Man vows to withhold HST on electric bill

A resident of eastern P.E.I. says he won't pay the harmonized sales tax on his electricity bill when Maritime Electric starts adding it in April.

All home heating costs should be exempt, says Bob Baird

A resident of eastern P.E.I. says he won't pay the harmonized sales tax on his electricity bill when Maritime Electric starts adding it in April.

The HST on electricity is not fair, says Bob Baird, and he is going to refuse to pay it. (CBC)

Bob Baird of Gaspereaux believes the tax is unfair, and he's asking government to change it. The government has exempted home heating oil from the provincial portion of the HST, but the Bairds are one of 11,000 Island families who heat their homes with something other than oil. They use electricity, but because only oil is exempt from the HST, they will see their electricity costs climb by $200 this year.

Baird said the cost itself is not the issue, it's the unfairness of the tax, so he's decided not to pay it.

"We're going to start a civil disobedience approach," Baird told CBC News.

"We decided when it starts to come in, we'll deduct the nine per cent from our electric bill [the provincial portion of the HST] We're hoping people will look at this and say they're right, either exempt all forms of heating, or tax them all."

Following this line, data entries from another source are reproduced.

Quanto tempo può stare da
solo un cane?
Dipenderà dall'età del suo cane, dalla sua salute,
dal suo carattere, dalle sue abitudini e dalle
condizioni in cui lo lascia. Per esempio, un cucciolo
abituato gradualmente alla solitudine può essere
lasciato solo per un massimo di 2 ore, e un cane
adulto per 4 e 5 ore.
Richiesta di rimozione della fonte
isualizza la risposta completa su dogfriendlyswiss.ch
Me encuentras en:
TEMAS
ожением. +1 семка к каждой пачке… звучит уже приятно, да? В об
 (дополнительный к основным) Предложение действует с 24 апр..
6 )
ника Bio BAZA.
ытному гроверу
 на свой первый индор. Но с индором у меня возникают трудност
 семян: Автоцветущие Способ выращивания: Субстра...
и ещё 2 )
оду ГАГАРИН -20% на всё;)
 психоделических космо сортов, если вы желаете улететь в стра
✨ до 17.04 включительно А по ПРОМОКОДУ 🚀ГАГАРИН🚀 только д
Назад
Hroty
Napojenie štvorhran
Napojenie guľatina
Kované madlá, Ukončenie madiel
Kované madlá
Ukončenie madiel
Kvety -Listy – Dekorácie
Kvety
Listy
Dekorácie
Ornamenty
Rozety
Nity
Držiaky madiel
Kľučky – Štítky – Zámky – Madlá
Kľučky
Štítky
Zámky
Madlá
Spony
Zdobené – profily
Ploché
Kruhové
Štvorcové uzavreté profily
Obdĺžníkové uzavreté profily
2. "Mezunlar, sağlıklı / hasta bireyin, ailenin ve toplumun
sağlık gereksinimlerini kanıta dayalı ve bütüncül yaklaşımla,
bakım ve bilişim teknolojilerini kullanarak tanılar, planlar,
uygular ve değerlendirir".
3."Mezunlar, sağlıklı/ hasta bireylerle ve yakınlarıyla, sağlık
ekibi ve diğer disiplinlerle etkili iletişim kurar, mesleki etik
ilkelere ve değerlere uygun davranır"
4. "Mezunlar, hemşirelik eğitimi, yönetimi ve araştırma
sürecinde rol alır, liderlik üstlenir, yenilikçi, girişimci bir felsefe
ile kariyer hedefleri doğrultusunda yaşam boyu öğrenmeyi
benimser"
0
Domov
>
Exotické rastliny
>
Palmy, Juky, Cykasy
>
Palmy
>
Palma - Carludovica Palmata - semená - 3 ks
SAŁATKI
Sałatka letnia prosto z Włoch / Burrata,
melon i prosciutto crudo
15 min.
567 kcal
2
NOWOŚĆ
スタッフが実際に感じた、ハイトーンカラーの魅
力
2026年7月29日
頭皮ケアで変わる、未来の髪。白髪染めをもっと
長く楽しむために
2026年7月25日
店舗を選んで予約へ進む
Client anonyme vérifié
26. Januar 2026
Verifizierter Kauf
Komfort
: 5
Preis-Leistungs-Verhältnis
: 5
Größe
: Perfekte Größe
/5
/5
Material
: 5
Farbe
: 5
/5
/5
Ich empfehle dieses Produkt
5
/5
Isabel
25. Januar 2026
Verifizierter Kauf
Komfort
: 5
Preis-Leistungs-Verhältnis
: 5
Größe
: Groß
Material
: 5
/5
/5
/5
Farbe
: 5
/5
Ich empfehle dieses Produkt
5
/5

Other provinces have exempted all forms of home heating, but Finance Minister Wes Sheridan said P.E.I. can't afford to do that, and his government didn't want to keep the tax on the heating source most Islanders use.

"We're trying to make it perfect. Is it? Nothing ever has been," said Sheridan.

"We'll re-evaluate each and every year at budget time."

Baird won't be waiting for the province's re-evaluation. He said he won't pay HST on his electric bill until either Maritime Electric cuts him off or the province changes its tax system.